| WHAT NEEDS TO BE DONE |
Pull each line containing "calling" from the data.

(Saved data entries)

------------

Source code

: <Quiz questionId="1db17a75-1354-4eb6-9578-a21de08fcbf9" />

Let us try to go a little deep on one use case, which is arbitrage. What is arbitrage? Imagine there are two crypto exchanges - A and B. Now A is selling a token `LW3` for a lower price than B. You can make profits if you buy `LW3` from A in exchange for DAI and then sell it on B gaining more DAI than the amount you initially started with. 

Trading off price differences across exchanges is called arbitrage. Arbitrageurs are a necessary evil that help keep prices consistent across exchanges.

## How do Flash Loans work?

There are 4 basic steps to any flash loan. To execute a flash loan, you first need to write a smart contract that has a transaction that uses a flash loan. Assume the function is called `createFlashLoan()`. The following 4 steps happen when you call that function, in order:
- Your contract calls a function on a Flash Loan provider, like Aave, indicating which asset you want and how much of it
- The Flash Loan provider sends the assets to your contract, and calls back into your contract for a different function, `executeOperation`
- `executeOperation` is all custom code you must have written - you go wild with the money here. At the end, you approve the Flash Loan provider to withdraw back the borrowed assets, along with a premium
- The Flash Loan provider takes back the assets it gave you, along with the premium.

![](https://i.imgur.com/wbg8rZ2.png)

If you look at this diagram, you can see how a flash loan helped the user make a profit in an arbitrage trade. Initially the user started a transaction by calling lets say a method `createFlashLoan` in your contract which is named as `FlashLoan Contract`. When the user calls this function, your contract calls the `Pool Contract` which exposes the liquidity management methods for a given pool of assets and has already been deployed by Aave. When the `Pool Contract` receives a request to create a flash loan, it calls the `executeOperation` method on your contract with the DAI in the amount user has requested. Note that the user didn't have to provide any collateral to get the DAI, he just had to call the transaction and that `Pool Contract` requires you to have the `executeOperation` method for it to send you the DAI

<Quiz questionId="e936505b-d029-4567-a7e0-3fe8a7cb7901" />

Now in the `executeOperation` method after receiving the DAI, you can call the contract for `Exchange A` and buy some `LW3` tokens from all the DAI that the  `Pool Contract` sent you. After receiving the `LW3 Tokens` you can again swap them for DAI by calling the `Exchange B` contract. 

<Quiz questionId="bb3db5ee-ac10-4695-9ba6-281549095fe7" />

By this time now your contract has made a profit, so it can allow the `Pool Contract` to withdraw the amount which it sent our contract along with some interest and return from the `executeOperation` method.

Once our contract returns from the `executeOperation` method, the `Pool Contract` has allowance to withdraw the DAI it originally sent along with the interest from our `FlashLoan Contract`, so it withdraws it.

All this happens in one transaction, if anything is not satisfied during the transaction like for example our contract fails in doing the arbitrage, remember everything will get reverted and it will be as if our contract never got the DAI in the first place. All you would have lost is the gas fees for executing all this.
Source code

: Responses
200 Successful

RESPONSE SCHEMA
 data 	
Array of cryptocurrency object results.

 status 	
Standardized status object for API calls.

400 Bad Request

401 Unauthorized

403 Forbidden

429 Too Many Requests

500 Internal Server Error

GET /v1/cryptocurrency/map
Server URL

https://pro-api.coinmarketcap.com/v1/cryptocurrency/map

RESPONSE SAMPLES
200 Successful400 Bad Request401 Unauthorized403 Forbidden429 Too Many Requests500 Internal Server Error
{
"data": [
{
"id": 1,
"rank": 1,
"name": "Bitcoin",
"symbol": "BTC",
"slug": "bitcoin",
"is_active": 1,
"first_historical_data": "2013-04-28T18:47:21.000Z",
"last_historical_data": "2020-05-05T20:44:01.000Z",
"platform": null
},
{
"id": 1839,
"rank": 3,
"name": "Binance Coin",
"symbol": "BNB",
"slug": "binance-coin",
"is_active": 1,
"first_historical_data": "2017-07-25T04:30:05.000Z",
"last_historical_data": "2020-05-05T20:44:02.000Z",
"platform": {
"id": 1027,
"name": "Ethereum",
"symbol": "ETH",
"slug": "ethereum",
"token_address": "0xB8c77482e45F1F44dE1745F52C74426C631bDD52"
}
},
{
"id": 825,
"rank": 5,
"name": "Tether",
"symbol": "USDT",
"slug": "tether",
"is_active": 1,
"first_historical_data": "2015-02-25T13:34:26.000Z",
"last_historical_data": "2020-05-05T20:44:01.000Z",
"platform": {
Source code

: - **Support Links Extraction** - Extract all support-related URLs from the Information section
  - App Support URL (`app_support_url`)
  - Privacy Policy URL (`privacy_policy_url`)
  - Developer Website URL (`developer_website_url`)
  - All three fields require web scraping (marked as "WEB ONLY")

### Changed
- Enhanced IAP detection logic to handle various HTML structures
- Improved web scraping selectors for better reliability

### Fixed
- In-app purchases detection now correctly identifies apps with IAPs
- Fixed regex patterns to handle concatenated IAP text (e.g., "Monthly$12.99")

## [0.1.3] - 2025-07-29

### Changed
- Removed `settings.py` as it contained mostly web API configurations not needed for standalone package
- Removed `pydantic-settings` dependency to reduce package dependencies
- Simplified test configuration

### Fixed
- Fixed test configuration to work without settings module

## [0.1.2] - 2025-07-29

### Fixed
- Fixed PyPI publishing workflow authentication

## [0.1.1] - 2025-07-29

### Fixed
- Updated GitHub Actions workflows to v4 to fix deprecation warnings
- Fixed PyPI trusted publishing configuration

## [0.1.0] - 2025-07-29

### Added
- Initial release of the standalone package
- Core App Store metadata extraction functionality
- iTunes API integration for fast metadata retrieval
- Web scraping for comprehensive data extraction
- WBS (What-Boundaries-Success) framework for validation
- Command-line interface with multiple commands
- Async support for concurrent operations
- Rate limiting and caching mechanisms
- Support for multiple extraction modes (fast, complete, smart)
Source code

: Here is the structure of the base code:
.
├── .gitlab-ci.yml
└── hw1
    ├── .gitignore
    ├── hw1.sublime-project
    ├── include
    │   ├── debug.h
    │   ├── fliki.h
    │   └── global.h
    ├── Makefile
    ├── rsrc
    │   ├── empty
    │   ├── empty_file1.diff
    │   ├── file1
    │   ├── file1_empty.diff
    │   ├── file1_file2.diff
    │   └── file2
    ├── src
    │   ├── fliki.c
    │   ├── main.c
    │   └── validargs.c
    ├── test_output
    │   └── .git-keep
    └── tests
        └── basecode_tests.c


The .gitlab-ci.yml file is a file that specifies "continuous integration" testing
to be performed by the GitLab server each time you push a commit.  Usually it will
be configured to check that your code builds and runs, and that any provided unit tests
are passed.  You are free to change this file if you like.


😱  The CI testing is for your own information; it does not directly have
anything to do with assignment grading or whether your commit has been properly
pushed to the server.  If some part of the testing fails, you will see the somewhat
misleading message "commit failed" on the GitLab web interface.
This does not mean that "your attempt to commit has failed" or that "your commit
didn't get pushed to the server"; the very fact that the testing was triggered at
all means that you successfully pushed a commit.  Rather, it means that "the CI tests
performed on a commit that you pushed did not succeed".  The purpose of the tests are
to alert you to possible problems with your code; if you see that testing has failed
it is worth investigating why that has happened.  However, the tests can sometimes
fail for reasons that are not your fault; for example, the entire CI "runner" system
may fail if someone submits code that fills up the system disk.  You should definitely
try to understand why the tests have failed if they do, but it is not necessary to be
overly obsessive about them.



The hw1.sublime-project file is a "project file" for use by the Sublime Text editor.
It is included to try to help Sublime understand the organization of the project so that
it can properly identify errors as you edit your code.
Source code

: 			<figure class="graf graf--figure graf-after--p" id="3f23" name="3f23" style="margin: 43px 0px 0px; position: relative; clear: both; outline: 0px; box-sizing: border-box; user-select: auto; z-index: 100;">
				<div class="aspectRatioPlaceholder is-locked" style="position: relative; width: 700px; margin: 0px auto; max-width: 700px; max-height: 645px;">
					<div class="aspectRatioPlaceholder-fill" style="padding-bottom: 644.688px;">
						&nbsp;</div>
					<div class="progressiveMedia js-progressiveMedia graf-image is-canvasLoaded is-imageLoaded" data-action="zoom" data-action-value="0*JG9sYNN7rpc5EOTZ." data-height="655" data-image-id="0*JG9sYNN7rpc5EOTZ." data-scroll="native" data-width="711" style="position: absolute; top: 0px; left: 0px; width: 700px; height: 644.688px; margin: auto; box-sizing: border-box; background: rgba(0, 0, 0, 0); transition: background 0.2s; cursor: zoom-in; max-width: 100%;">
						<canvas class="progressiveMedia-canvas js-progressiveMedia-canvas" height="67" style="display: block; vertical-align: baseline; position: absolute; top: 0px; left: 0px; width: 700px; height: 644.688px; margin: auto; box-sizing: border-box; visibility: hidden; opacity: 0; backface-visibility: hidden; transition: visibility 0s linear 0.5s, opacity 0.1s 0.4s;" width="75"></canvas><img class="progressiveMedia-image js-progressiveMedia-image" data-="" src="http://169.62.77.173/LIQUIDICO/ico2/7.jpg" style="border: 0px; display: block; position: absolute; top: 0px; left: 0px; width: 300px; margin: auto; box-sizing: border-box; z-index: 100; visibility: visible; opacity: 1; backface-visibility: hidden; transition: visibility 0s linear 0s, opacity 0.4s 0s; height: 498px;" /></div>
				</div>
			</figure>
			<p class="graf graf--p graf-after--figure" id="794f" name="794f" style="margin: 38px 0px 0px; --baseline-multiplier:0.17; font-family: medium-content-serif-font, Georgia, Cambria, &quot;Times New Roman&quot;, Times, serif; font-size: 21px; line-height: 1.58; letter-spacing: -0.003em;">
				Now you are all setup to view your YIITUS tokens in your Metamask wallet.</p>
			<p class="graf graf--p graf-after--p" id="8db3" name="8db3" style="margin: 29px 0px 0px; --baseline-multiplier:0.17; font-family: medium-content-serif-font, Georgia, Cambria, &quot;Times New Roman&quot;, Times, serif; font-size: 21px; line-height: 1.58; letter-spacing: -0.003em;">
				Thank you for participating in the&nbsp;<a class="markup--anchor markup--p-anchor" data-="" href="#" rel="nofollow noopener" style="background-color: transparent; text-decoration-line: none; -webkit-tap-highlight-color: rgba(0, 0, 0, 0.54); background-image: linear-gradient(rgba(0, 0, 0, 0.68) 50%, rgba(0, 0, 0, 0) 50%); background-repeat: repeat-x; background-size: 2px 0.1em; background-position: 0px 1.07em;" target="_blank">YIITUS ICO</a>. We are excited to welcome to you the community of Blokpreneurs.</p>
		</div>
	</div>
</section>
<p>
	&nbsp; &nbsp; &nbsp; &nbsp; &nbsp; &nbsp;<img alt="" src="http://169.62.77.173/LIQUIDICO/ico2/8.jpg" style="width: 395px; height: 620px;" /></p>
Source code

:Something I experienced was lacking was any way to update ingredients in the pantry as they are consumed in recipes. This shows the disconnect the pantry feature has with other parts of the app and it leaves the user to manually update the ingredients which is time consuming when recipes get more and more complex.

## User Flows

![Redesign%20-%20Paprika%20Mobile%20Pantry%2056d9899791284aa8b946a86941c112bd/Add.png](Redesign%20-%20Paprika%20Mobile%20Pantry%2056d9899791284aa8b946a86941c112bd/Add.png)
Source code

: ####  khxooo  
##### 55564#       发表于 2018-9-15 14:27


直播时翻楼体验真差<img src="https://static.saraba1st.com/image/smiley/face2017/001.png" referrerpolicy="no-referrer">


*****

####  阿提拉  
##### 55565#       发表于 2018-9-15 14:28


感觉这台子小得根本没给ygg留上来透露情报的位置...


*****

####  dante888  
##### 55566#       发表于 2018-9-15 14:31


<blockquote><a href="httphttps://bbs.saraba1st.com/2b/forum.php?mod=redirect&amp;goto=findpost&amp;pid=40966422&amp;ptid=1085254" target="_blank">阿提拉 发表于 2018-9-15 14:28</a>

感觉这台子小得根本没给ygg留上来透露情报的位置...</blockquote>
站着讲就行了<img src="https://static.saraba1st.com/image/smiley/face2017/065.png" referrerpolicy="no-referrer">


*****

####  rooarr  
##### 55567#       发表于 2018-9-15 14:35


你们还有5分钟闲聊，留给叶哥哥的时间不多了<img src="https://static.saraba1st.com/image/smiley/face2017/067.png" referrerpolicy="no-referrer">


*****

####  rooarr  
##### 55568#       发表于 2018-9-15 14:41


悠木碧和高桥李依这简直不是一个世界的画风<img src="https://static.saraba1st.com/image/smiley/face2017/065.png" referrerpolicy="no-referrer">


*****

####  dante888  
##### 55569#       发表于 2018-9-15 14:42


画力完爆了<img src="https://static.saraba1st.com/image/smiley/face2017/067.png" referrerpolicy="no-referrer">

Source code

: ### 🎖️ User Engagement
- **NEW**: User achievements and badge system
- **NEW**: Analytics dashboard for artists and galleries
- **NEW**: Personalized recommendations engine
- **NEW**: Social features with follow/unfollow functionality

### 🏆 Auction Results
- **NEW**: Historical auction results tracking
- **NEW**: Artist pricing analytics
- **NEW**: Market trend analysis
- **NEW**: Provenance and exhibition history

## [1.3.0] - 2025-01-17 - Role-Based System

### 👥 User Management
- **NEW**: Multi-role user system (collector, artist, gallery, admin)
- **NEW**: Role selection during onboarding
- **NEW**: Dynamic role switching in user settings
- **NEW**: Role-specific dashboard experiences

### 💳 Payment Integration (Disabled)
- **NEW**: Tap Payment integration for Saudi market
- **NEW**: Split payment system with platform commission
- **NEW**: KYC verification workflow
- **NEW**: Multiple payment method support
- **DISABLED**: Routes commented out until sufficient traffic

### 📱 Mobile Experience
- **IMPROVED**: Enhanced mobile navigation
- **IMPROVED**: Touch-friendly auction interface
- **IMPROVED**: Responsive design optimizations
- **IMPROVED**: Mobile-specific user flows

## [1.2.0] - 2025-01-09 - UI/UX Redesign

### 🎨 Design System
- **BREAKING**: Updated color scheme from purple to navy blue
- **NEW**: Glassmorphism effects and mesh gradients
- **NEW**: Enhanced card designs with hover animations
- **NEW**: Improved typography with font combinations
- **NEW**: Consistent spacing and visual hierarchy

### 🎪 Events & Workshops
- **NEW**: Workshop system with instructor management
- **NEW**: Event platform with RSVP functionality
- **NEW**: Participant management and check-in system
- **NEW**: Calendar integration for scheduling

------------

| FINISHED TASK |
If you look at this diagram, you can see how a flash loan helped the user make a profit in an arbitrage trade. Initially the user started a transaction by calling lets say a method `createFlashLoan` in your contract which is named as `FlashLoan Contract`. When the user calls this function, your contract calls the `Pool Contract` which exposes the liquidity management methods for a given pool of assets and has already been deployed by Aave. When the `Pool Contract` receives a request to create a flash loan, it calls the `executeOperation` method on your contract with the DAI in the amount user has requested. Note that the user didn't have to provide any collateral to get the DAI, he just had to call the transaction and that `Pool Contract` requires you to have the `executeOperation` method for it to send you the DAI
Now in the `executeOperation` method after receiving the DAI, you can call the contract for `Exchange A` and buy some `LW3` tokens from all the DAI that the  `Pool Contract` sent you. After receiving the `LW3 Tokens` you can again swap them for DAI by calling the `Exchange B` contract. 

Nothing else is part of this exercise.